■ **Task item**
Reproduce the MAA toxicity excerpt starting at "In a OECD 413" and ending at "and 1253 mg/m3)", swapping "Sprague Dawley" for "Wistar".

In a OECD 413 90-day inhalation study 10 male and 10 female
Sprague Dawley rats were whole body exposed to target concentrations of
20, 40, 100 and 350 ppm (corresponding to 72, 143, 358 and 1253 mg/m3)
MAA for 6 hrs/d, 5 days/wk for 90 days (65 exposures; BASF 2008). In
addition to examination of the standard organs and tissues, the sexual
organs and parameters of fertility were examined. These examinations
included weighing of sexual organs in both males and females and sperm
mobility, morphology and sperm head count in one testis and one
epididymis of each male animal of the high concentration and control
group. Substance-related changes of the sexual organs were not noted in
any of the exposed animals (males or females), nor were there any
changes of sperm mobility and sperm head counts. Under the current test
conditions, the NOAEC for fertility related parameters was 350 ppm (1253
mg/m3) for male and female rats.
While there is no full reproduction study with MAA, Methyl
methacrylate has recently been tested in an OECD TG 416 oral
two-generation reproduction toxicity study in rats, in which both,
parental and F1 animals were dosed with 0; 50; 150 and 400 mg/kg body
weight/day (BASF, 2009a)

■ **Record excerpts**

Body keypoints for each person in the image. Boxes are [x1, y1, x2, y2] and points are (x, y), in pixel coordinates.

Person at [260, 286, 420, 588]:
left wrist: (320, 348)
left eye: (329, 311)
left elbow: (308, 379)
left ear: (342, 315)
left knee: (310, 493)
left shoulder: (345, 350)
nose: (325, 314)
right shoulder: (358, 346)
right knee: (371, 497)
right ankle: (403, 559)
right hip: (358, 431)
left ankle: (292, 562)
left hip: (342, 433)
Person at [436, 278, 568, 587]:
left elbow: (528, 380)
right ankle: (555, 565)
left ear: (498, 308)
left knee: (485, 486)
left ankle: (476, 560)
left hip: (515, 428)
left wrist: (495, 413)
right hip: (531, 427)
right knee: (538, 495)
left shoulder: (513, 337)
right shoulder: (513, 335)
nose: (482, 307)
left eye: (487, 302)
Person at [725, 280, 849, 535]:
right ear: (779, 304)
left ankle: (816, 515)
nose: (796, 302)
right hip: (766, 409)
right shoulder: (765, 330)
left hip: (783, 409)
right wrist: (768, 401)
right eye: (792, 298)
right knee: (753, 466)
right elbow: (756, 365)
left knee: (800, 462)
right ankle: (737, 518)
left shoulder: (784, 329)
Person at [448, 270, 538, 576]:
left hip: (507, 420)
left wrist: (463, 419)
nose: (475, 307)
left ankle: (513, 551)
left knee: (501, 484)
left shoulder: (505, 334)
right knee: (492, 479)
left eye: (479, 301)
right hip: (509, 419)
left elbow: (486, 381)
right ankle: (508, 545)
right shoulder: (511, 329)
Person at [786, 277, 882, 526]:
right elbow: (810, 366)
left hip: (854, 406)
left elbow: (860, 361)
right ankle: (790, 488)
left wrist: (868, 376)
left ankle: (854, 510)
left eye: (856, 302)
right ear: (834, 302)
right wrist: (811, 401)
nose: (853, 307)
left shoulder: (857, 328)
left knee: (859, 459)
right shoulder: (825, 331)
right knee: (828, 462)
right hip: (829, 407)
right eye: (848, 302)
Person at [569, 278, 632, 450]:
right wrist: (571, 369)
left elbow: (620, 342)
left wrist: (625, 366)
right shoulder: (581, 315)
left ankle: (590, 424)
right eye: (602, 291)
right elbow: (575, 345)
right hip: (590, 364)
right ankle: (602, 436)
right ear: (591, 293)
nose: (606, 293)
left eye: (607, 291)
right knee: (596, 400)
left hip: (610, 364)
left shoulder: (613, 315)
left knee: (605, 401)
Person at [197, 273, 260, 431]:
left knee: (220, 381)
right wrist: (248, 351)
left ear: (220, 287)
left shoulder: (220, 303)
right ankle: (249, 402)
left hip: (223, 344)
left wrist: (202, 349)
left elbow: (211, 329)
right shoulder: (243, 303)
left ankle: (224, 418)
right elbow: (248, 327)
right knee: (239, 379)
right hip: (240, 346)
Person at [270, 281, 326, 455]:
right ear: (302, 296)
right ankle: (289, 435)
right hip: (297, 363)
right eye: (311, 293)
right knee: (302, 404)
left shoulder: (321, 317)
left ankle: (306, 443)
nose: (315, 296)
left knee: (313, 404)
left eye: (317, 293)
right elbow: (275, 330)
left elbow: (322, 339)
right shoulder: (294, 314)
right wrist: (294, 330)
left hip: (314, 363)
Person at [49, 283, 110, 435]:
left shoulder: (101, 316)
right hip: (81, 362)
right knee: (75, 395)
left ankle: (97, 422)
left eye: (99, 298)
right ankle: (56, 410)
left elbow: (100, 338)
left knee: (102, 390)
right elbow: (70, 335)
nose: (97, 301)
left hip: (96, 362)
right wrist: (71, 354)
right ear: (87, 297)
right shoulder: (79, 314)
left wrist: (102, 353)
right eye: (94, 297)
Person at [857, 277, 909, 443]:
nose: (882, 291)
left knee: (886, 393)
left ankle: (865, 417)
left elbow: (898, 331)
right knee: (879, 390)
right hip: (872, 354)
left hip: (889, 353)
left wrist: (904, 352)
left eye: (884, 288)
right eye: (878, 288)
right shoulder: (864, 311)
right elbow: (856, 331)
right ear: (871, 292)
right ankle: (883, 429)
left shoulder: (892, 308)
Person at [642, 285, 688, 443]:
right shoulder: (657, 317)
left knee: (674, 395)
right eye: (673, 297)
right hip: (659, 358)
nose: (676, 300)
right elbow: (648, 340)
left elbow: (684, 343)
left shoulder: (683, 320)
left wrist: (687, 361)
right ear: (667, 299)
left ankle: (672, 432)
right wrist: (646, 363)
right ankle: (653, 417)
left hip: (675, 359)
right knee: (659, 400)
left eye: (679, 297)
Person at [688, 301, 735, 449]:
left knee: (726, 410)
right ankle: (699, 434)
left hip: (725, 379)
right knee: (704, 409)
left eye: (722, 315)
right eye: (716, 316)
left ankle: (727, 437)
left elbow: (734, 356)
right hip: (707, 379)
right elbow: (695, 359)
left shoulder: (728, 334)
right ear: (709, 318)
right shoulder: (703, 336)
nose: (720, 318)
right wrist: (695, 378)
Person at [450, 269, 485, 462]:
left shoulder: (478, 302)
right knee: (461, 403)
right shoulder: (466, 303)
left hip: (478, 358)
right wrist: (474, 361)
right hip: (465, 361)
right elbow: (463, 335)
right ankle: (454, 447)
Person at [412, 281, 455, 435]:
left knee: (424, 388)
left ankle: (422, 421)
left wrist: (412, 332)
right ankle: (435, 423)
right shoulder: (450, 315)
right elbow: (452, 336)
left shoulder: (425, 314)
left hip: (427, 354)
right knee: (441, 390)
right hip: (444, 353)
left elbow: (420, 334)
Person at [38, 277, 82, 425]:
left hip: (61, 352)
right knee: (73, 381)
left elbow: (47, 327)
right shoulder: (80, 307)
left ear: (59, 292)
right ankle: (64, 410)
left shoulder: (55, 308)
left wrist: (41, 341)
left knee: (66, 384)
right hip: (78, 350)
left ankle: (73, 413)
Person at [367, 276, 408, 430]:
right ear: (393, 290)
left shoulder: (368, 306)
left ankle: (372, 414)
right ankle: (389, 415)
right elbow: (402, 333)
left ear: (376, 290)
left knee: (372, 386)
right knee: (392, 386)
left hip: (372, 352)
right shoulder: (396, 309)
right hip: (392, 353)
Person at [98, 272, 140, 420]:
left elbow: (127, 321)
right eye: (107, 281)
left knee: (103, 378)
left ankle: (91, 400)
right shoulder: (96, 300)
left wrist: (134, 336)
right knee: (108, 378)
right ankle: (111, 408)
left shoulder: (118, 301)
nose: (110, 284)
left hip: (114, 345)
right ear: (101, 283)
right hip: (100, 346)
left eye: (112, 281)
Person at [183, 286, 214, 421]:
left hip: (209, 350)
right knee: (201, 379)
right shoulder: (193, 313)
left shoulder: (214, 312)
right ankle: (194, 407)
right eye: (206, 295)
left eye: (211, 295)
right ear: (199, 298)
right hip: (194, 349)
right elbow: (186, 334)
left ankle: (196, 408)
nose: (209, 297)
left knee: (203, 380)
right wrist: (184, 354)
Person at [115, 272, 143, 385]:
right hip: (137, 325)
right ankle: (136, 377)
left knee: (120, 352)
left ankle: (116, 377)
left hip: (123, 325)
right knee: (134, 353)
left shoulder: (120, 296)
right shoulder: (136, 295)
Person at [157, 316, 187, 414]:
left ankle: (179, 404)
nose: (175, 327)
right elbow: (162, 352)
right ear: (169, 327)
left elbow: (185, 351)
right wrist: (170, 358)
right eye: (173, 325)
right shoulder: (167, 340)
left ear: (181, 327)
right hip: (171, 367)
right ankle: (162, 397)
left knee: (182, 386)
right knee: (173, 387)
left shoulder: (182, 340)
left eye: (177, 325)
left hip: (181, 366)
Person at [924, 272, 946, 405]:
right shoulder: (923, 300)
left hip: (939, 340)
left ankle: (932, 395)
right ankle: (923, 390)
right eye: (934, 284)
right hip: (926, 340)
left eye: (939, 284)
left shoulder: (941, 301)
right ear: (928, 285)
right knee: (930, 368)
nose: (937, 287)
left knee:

■ **Solution to this task**
In a OECD 413 90-day inhalation study 10 male and 10 female
Wistar rats were whole body exposed to target concentrations of
20, 40, 100 and 350 ppm (corresponding to 72, 143, 358 and 1253 mg/m3)